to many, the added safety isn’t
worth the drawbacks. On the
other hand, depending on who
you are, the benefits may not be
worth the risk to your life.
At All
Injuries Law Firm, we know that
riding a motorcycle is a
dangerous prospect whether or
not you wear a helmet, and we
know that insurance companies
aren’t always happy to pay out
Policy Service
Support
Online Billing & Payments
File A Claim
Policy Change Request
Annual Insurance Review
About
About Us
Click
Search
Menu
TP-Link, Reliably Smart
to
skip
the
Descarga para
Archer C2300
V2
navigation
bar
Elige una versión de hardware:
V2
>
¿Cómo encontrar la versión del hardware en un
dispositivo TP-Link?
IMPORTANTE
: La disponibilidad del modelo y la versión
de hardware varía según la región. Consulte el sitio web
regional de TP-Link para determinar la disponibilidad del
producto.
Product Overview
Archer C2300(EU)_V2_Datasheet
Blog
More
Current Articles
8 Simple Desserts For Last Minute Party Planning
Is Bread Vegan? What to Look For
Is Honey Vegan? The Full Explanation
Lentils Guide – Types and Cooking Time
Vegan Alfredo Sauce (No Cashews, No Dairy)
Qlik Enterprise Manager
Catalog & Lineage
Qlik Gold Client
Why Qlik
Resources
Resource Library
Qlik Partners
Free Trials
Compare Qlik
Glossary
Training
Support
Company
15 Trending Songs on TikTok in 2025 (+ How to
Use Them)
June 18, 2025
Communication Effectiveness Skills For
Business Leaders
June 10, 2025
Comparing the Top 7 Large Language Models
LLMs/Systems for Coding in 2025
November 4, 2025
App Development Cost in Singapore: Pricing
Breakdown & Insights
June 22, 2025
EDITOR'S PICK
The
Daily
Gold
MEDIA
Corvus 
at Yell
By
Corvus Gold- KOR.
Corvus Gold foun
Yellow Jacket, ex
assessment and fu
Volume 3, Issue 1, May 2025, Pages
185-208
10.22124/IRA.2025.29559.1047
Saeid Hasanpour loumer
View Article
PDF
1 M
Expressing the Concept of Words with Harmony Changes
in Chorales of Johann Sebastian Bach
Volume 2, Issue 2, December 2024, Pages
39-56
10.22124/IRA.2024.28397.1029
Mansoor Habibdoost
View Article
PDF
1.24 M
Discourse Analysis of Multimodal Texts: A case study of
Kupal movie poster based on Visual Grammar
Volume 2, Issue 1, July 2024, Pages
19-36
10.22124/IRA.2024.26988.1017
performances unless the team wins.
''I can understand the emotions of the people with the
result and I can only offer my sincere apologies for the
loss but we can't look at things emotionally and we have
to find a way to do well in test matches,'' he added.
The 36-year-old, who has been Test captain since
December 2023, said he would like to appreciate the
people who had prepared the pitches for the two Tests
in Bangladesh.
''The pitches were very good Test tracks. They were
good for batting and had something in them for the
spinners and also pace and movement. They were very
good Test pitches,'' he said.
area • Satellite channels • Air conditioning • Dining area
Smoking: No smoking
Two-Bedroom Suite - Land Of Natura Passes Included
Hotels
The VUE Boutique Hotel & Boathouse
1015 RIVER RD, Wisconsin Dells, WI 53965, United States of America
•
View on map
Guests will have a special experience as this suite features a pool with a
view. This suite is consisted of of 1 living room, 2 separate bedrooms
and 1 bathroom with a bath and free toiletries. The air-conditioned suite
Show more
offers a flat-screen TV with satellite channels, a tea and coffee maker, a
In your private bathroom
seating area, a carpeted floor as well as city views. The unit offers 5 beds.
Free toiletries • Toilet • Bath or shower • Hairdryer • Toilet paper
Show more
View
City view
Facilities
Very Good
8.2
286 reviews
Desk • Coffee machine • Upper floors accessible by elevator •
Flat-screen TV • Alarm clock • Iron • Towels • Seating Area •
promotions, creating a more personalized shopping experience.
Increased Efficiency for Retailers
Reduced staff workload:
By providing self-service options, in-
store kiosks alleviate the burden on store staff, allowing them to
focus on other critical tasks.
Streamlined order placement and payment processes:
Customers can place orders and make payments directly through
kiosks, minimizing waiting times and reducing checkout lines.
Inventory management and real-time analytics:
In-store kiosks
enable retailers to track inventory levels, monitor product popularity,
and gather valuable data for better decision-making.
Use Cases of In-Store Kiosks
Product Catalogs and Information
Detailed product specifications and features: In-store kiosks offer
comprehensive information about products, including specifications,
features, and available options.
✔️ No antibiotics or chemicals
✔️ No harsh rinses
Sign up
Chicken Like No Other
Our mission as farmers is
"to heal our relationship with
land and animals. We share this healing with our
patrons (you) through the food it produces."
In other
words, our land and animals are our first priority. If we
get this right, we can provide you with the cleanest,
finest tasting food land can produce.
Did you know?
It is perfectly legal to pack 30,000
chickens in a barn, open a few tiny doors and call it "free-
..........
WHAT THE TASK REQUIRES: Gather every line above that contains the string "have". Letter case counts.

RESPONSE:
loss but we can't look at things emotionally and we have
Guests will have a special experience as this suite features a pool with a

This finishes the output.